# Key Fobs won't program....?????



## Profireman (Nov 22, 2013)

Key Fobs not working......

I locked car, put key in ignition 6 times until hazards flash,(which they do) then turn key to ACC like instructed.

But when I press any key on either fob....hazards don't flash as they should when activating a FOB. 

Is there maybe a fuse blown or a wireless receiver for the fobs has an issue ? 

Any ideas ?


----------



## smj999smj (Jan 1, 2006)

Are they they original FOB's? Perhaps the battery inside the FOB's are dead? Are they brand new aftermarket FOB's? Perhaps they are the wrong ones for your Maxima?


----------



## Profireman (Nov 22, 2013)

smj999smj said:


> Are they they original FOB's? Perhaps the battery inside the FOB's are dead? Are they brand new aftermarket FOB's? Perhaps they are the wrong ones for your Maxima?



Nope. right FCC numbers.... have 2 remotes...all new batteries.... 

its looking like it might be the remote entry control module that receives the signals from the FOB's. 

But that's only an educated guess at this point.


----------



## Outkast (Jan 29, 2006)

Profireman said:


> Nope. right FCC numbers.... have 2 remotes...all new batteries....
> 
> its looking like it might be the remote entry control module that receives the signals from the FOB's.
> 
> But that's only an educated guess at this point.


when you do the procedure you have push all the keys in secession from lock to, unlock, trunk lock. then the lights will flash.
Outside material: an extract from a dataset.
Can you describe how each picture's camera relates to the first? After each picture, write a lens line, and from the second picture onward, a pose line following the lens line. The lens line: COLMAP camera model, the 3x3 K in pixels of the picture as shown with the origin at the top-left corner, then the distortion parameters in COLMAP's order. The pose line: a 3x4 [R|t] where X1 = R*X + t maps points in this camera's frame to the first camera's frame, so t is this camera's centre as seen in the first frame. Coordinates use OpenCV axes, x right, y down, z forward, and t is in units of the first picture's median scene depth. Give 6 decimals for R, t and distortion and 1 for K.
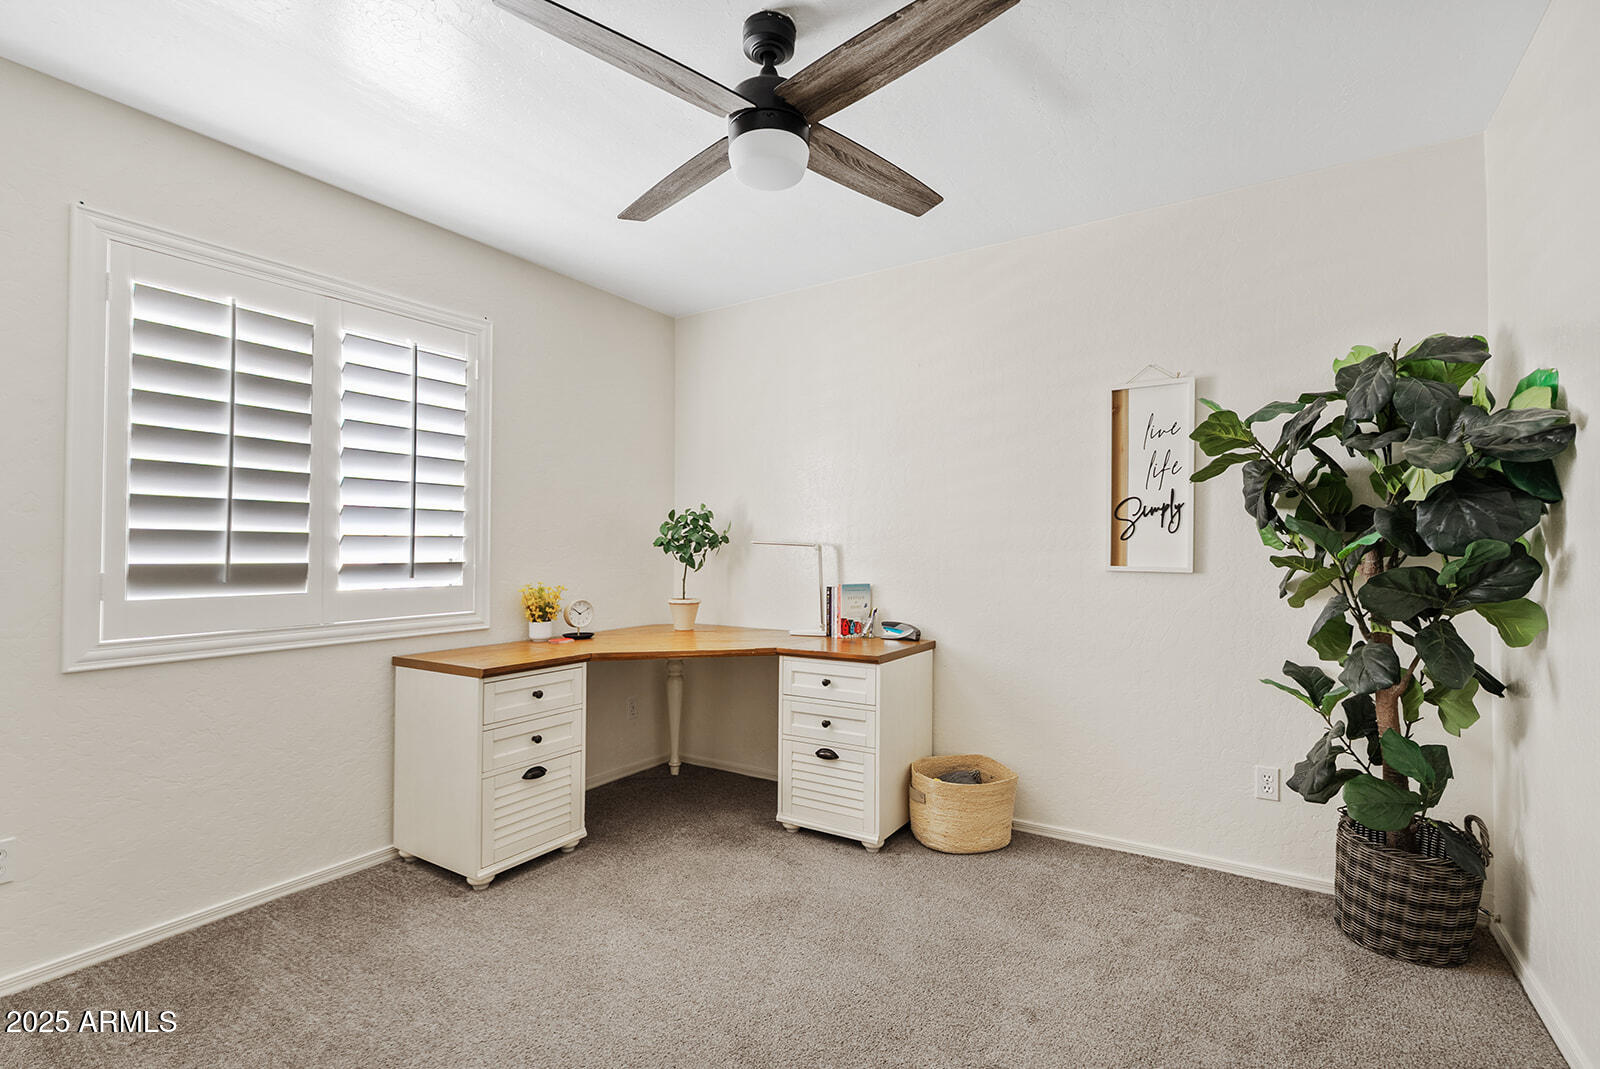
lens RADIAL K [[732.4, 0, 791.0], [0, 732.4, 536.6], [0, 0, 1]] dist [-0.004751, 0.001223]
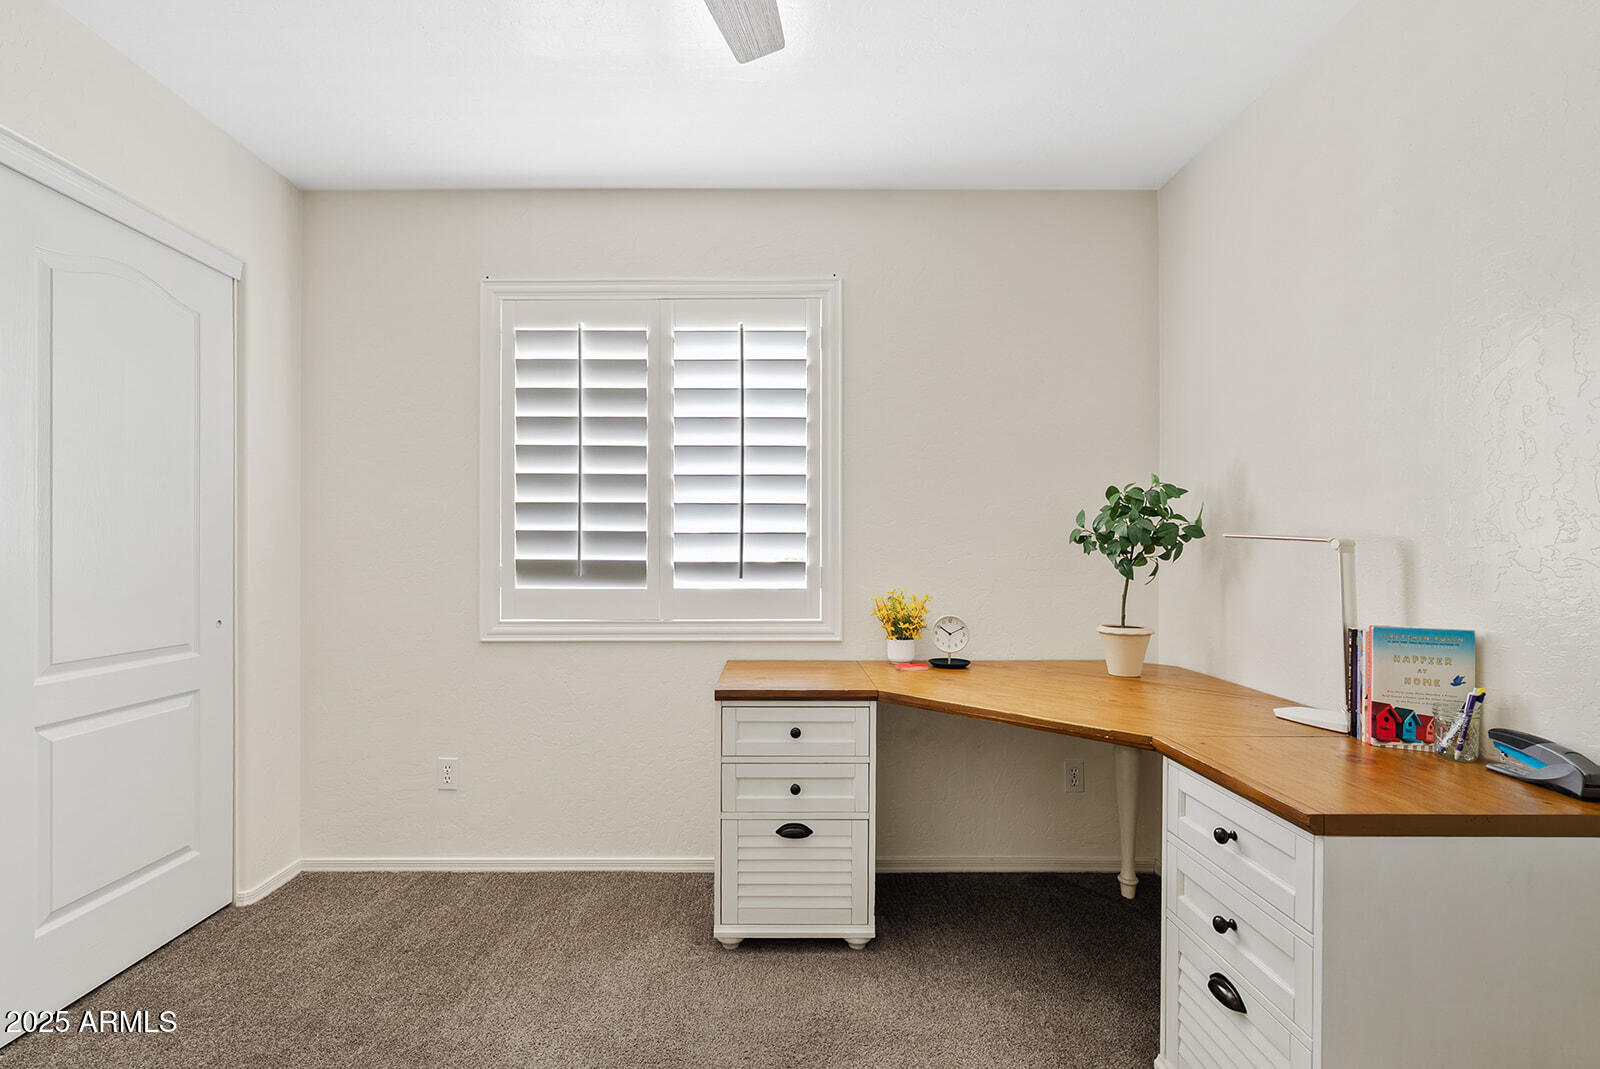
lens RADIAL K [[732.4, 0, 800.4], [0, 732.4, 544.2], [0, 0, 1]] dist [-0.004751, 0.001223]
pose [[0.549618, -0.003082, -0.835410, 0.298678], [0.012778, 0.999907, 0.004717, 0.009833], [0.835318, -0.013267, 0.549606, 0.547830]]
If you are only pushing one button it will not program.


----------



## smj999smj (Jan 1, 2006)

Outkast said:


> when you do the procedure you have push all the keys in secession from lock to, unlock, trunk lock. then the lights will flash. If you are only pushing one button it will not program.


Perhaps on newer models, but not on an A33 Maxima. For those, you press any button on the remote once during the procedure and if the code was received, the hazard lights will flash twice.


----------